It has been yet another positive day of trade for holders of Bellamy's Australia Ltd (ASX: BAL) shares.
In late morning trade the infant formula company's shares are up 10% to $15.76, having been up as much as 11.5% to $16.00 at one stage.
Why are they surging higher today?
With no news out of the company this morning, it appears investors have looked at the impressive A2 Milk Company Ltd (ASX: A2M) result as a sign of things to come when Bellamy's releases its results tomorrow.
This morning rival a2 Milk Company delivered total half-year revenue of NZ$434.7 million and half-year earnings before interest, tax, depreciation and amortisation (EBITDA) of NZ$143 million. This was an incredible 70% and 123% increase, respectively, on the prior corresponding period.
Once again, China was a key driver of this growth. Its China and Other Asia business recorded revenue growth of 204% to NZ$114.4 million and EBITDA growth of 252% to NZ$48.3 million.

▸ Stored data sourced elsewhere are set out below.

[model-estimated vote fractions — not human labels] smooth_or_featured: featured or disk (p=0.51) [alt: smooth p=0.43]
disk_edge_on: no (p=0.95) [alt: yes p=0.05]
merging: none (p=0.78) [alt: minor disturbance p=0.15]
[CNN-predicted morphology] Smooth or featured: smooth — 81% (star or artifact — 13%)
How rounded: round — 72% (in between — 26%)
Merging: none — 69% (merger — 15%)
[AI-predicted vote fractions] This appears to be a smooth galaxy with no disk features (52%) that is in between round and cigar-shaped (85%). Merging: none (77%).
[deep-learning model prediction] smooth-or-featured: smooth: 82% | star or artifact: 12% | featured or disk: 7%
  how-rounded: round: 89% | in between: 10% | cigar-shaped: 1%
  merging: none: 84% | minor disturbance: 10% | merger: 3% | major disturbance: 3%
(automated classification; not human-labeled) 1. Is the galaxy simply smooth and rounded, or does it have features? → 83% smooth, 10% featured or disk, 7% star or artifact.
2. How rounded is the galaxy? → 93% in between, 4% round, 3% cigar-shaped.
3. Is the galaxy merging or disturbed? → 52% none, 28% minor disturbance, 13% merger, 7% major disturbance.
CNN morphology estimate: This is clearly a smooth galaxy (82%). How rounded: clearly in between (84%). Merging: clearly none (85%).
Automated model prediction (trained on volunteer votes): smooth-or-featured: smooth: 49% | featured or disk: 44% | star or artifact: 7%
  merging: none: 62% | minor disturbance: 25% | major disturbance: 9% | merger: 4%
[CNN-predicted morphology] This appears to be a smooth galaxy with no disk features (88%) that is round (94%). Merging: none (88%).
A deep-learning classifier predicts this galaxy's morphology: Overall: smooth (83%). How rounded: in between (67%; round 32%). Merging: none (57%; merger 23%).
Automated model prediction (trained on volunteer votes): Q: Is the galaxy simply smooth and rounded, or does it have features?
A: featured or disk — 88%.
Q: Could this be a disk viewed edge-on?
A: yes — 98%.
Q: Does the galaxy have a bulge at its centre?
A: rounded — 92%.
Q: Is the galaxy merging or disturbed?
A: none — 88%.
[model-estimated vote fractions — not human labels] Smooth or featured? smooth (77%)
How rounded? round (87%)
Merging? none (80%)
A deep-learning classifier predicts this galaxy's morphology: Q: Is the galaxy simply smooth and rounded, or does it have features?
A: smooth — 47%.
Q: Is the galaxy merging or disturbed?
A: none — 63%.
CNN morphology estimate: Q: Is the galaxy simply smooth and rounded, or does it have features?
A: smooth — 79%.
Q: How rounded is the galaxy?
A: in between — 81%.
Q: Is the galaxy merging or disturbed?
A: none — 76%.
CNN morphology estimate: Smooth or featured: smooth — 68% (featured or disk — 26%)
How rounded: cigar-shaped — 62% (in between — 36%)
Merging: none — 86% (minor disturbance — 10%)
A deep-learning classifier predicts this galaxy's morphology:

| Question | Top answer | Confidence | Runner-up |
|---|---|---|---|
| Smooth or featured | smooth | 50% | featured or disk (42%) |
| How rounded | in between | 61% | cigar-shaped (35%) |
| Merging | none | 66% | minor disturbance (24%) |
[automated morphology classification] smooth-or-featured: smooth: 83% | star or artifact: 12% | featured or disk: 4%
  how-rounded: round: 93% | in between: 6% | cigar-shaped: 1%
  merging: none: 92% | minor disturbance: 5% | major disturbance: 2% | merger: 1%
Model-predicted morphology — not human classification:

This result was well ahead of the expectations of Goldman Sachs which I spoke about recently. Goldman had forecast sales of NZ$400.6 million and EBITDA of NZ$119.6 million.
Should you buy Bellamy's?
As I mentioned yesterday, the broker expects Bellamy's to deliver sales of $171 million and earnings before interest and tax of $34 million. This represents growth of 44% and 80%, respectively, on the prior corresponding period.
Whilst I think there's a strong chance that Bellamy's could outperform these expectations and even raise its full-year guidance again, I can't help but feel that its shares have now been priced for outperformance. Which could mean a significant sell-off if it fails to increase its guidance.
As a result, I think investors ought to resist the fear or missing out and wait for the Bellamy's release tomorrow before investing. If the result is merely in-line with prior expectations, investors may be presented with an opportunity to buy in at a more attractive price.